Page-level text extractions

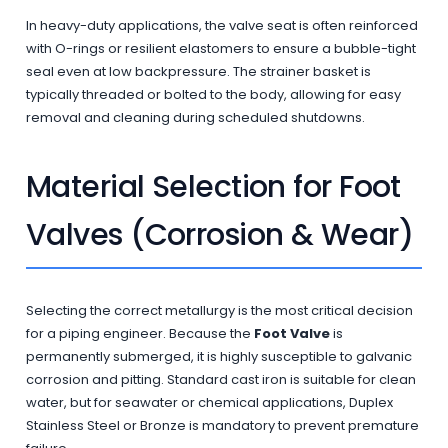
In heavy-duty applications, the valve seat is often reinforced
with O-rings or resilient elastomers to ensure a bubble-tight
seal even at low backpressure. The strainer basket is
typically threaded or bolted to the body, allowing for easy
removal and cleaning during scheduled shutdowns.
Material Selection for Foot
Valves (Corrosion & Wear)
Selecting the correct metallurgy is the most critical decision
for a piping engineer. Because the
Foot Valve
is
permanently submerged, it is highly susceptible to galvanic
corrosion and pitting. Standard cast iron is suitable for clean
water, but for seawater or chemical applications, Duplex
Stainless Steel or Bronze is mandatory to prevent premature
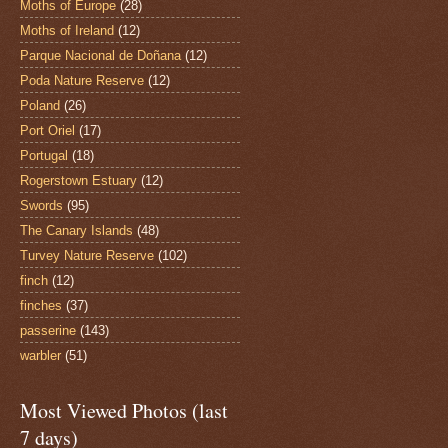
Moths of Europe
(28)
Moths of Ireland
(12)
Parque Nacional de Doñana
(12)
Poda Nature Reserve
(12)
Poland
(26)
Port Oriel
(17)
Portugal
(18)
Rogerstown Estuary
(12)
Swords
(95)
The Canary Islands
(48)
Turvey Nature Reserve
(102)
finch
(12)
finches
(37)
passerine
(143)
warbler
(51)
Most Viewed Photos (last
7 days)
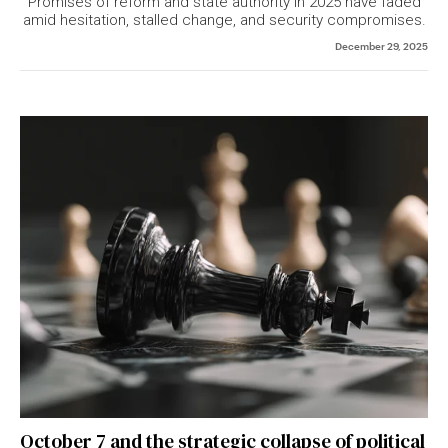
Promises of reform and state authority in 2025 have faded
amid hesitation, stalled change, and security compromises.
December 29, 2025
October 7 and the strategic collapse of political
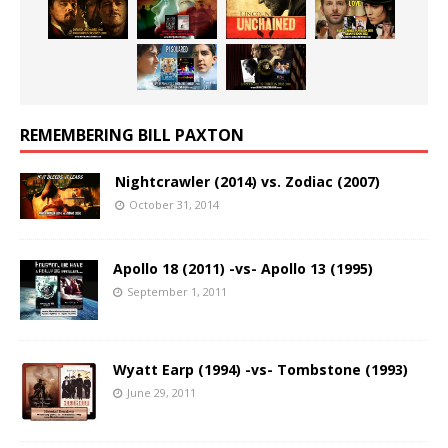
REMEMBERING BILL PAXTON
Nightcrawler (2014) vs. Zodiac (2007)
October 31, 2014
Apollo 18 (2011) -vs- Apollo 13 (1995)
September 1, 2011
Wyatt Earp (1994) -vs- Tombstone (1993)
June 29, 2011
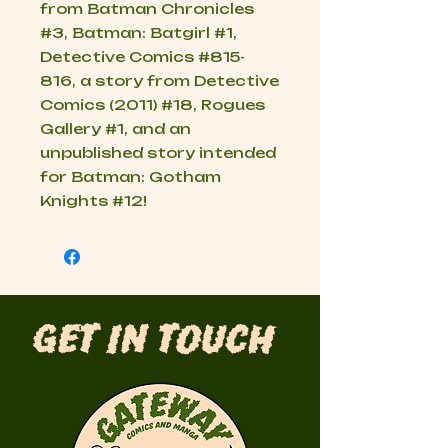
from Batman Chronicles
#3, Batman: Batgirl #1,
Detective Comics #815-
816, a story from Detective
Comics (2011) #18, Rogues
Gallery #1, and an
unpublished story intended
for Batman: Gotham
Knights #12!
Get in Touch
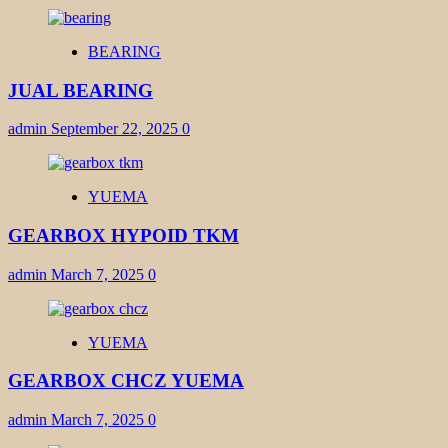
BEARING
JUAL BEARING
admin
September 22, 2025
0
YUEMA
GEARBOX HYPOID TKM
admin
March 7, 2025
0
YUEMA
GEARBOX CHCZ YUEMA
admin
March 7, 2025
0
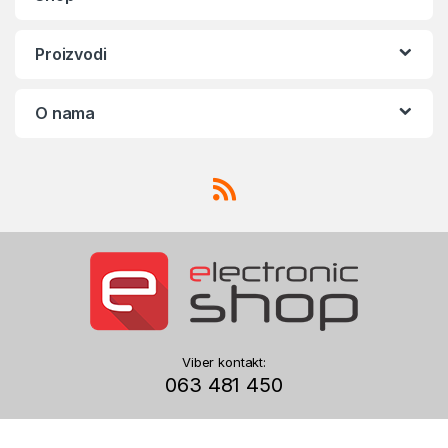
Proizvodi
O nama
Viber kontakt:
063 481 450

▶ **About this task**: An exact copy of the entries above is needed, with the pictures removed.

▶ **Response to this exercise**:
In heavy-duty applications, the valve seat is often reinforced
with O-rings or resilient elastomers to ensure a bubble-tight
seal even at low backpressure. The strainer basket is
typically threaded or bolted to the body, allowing for easy
removal and cleaning during scheduled shutdowns.
Material Selection for Foot
Valves (Corrosion & Wear)
Selecting the correct metallurgy is the most critical decision
for a piping engineer. Because the
Foot Valve
is
permanently submerged, it is highly susceptible to galvanic
corrosion and pitting. Standard cast iron is suitable for clean
water, but for seawater or chemical applications, Duplex
Stainless Steel or Bronze is mandatory to prevent premature
Moths of Europe
(28)
Moths of Ireland
(12)
Parque Nacional de Doñana
(12)
Poda Nature Reserve
(12)
Poland
(26)
Port Oriel
(17)
Portugal
(18)
Rogerstown Estuary
(12)
Swords
(95)
The Canary Islands
(48)
Turvey Nature Reserve
(102)
finch
(12)
finches
(37)
passerine
(143)
warbler
(51)
Most Viewed Photos (last
7 days)
Promises of reform and state authority in 2025 have faded
amid hesitation, stalled change, and security compromises.
December 29, 2025
October 7 and the strategic collapse of political
REMEMBERING BILL PAXTON
Nightcrawler (2014) vs. Zodiac (2007)
October 31, 2014
Apollo 18 (2011) -vs- Apollo 13 (1995)
September 1, 2011
Wyatt Earp (1994) -vs- Tombstone (1993)
June 29, 2011
from Batman Chronicles
#3, Batman: Batgirl #1,
Detective Comics #815-
816, a story from Detective
Comics (2011) #18, Rogues
Gallery #1, and an
unpublished story intended
for Batman: Gotham
Knights #12!
Get in Touch
BEARING
JUAL BEARING
admin
September 22, 2025
0
YUEMA
GEARBOX HYPOID TKM
admin
March 7, 2025
0
YUEMA
GEARBOX CHCZ YUEMA
admin
March 7, 2025
0
Proizvodi
O nama
Viber kontakt:
063 481 450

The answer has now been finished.